抜粋:
....
シンガンパティ紅茶生産者

フェアトレード紅茶の生産者

インドの紅茶生産者シンガンパティ農園は、インドで最初に有機認証を取った農園です。有機栽培やバイオダイナミック農法に取り組み、自然環境を大切に、自然と共存しながら紅茶作りをしています。

フェアトレード紅茶生産者

タイガー保護区にある農園

大自然と共存する農園

シンガンパティ農園は、南インド最南端のタミル・ナードゥ州にあり、トラ、ヒョウ、象、絶滅危惧種のクロザルなどが棲息するカラカド自然保護区内に位置しています。保護区のゲートを越え、でこぼこ山道をジープで1時間ほど進むと、目の前に茶園と村落、森の織り成す美しい農園の遠景が現れます。

この特殊な環境に囲まれた農園には、1,000人以上のワーカーとその家族の暮らしがあり、そして、熱帯の原始林の生態系保全活動と、有機農園経営との両立を実践する先進的な取組があります。農園の名前である”シンガンパティ”は、その昔、この地を治めていた王様の名前です。

大自然に囲まれた農園

インドで最初に有機認証を取った農園

シンガンパティ農園は、インドで最初に有機認証を取った革新的な農園です。今のようにオーガニックブームが起こるずっと前の1988年という昔に、有機栽培とバイオダイナミック農法に切り換えました。その切り替えを主導したのが、当時農園の責任者だったリッキー・モンタナさんです。

リッキーさんは、土の力、植物の力、すべての自然の力を信じていて、有機栽培やバイオダイナミック農法は、生産物や生産者にとって良いだけでなく、それをいただく私たちの健康にも良いはずだ、という信念を持っていました。

切り替えた当初は収穫量が下がるなどの困難もあったようですが、徐々にワーカーの間でもリッキーさんの理念への共感が広がっていきました。

リッキーさんは、環境保全の先見の明があり、多くの希少動物の住処となっている農園内の熱帯雨林の保護に努め、また、後述するように風力発電所をつくるというアイデアも実現させました。残念ながら2000年に他界しましたが、皆の師匠のような存在であり続け、今でも多くの人が尊敬しています。
....
元資料:
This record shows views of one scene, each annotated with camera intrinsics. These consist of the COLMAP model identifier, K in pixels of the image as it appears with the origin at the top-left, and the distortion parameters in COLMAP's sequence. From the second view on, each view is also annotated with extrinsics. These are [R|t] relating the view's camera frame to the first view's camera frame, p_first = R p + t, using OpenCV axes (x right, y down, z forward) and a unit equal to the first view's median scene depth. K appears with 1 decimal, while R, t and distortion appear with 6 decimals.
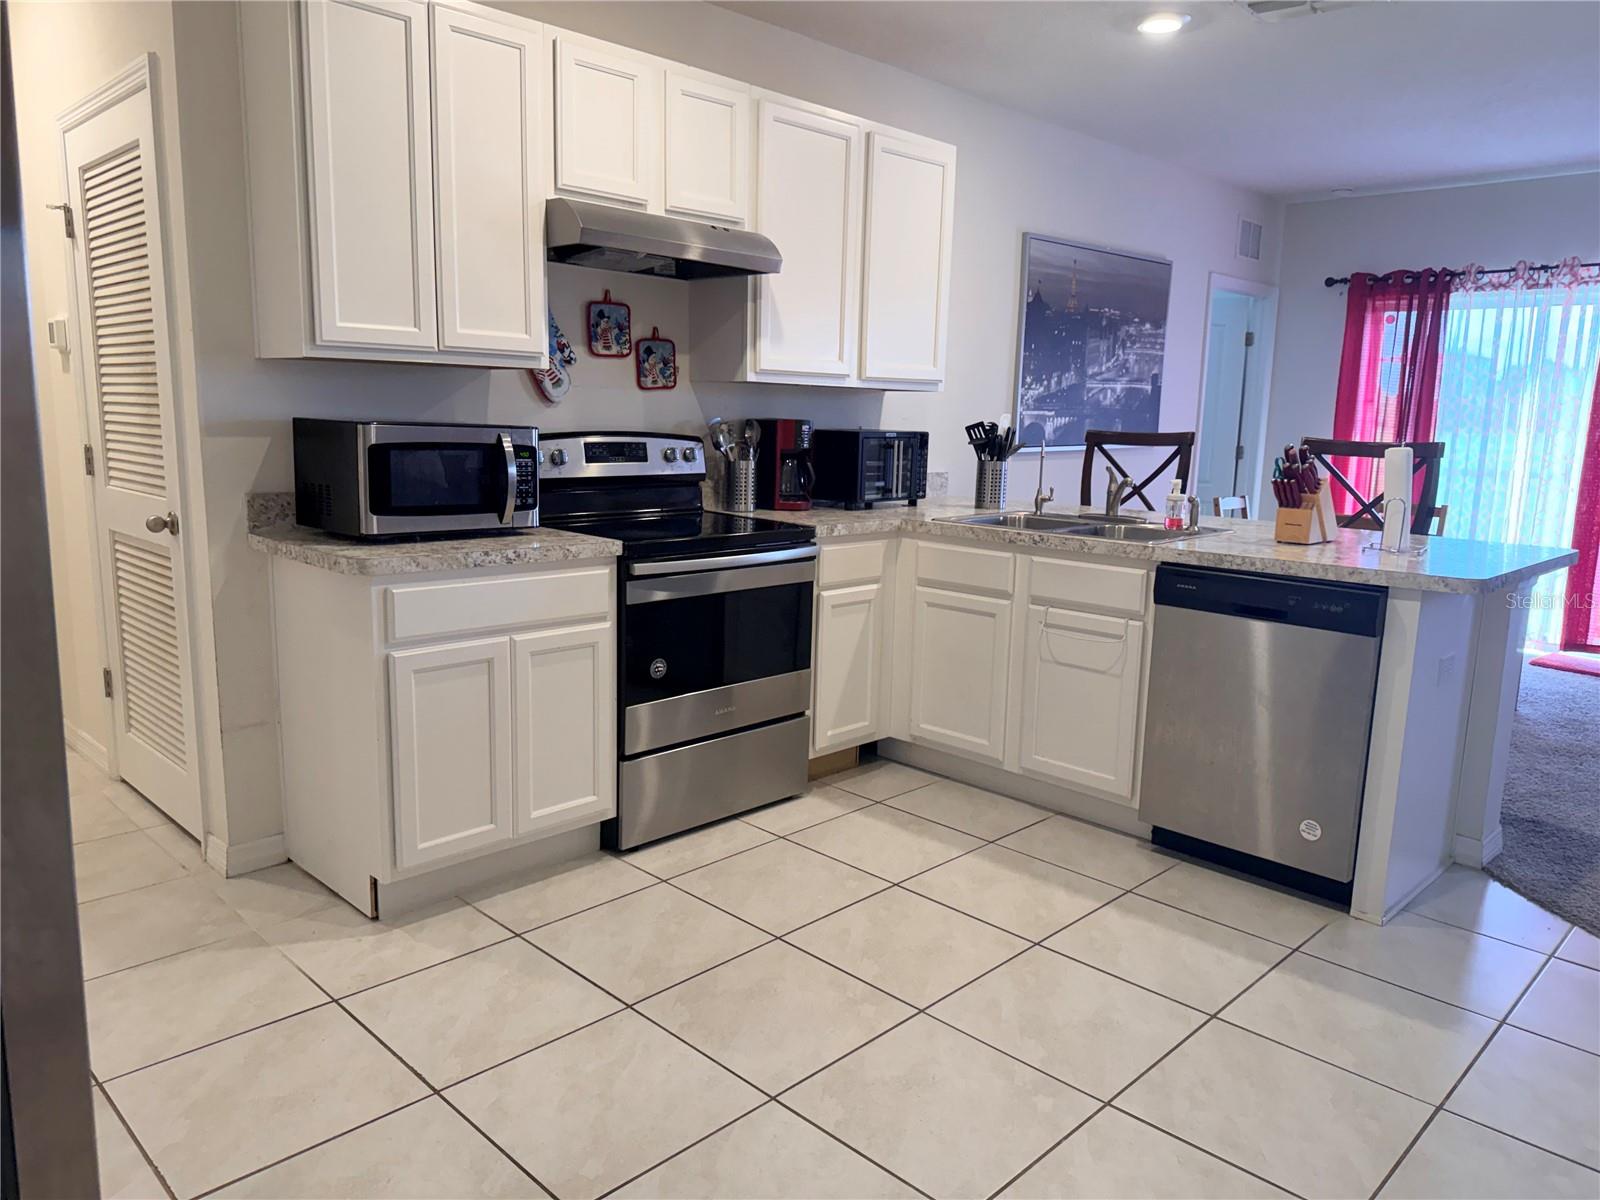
lens RADIAL K [[1136.9, 0, 800.0], [0, 1136.9, 600.0], [0, 0, 1]] dist [0.018306, -0.004942]
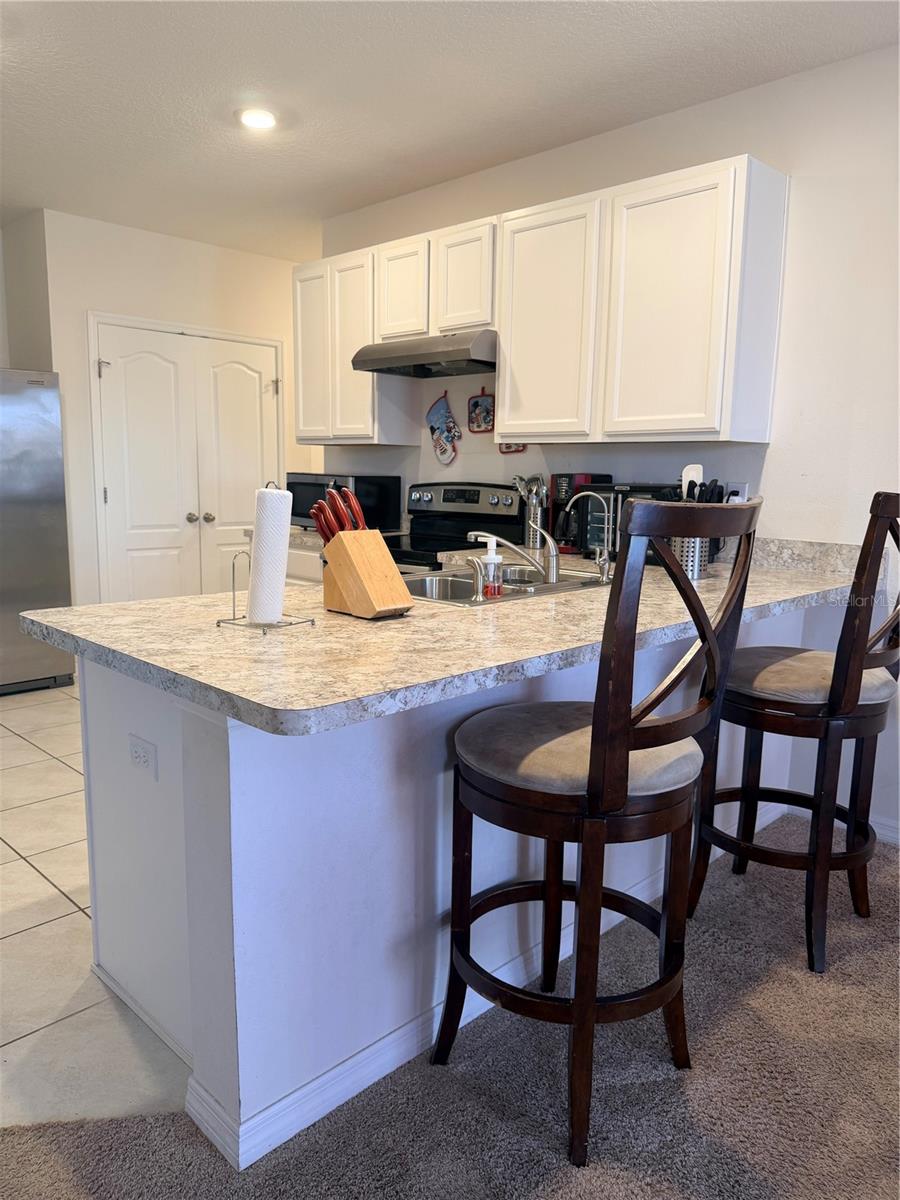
lens RADIAL K [[849.7, 0, 450.0], [0, 849.7, 600.0], [0, 0, 1]] dist [0.081984, -0.139326]
pose [[0.000125, 0.126590, -0.991955, 0.959930], [-0.182348, 0.975327, 0.124445, -0.133396], [0.983234, 0.180865, 0.023205, 0.983221]]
....
課題概要 A: シンガンパティ農園についての文章によると、この農園が有機栽培とバイオダイナミック農法に切り換えたのは何年ですか。
課題概要 B: シンガンパティ農園についての文章のうち、「シンガンパティ紅茶生産者」から始まり「美しい農園の遠景が現れます。」で終わる部分を、一字一句変えずに書き写してください。

記述解答 A: 1988年です。

記述解答 B:
シンガンパティ紅茶生産者

フェアトレード紅茶の生産者

インドの紅茶生産者シンガンパティ農園は、インドで最初に有機認証を取った農園です。有機栽培やバイオダイナミック農法に取り組み、自然環境を大切に、自然と共存しながら紅茶作りをしています。

フェアトレード紅茶生産者

タイガー保護区にある農園

大自然と共存する農園

シンガンパティ農園は、南インド最南端のタミル・ナードゥ州にあり、トラ、ヒョウ、象、絶滅危惧種のクロザルなどが棲息するカラカド自然保護区内に位置しています。保護区のゲートを越え、でこぼこ山道をジープで1時間ほど進むと、目の前に茶園と村落、森の織り成す美しい農園の遠景が現れます。